Dataset entries:
*** Block opens ***

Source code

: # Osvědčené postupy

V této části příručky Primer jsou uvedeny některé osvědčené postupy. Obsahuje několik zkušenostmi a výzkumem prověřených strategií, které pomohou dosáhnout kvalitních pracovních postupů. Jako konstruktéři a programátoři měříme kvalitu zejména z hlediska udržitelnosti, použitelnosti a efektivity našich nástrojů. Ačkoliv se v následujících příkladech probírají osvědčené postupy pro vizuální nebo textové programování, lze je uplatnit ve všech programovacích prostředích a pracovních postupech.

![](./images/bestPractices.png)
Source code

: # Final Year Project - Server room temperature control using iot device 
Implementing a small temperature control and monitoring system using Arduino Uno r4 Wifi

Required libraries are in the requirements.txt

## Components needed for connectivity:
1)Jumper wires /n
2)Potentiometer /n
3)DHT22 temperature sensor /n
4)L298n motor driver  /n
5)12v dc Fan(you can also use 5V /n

*** Block closes ***

What to produce:
Print the line containing "Implementing a small" and every line after it to the end of the records above, exactly as written, and nothing else.

Result of the task:
Implementing a small temperature control and monitoring system using Arduino Uno r4 Wifi

Required libraries are in the requirements.txt

## Components needed for connectivity:
1)Jumper wires /n
2)Potentiometer /n
3)DHT22 temperature sensor /n
4)L298n motor driver  /n
5)12v dc Fan(you can also use 5V /n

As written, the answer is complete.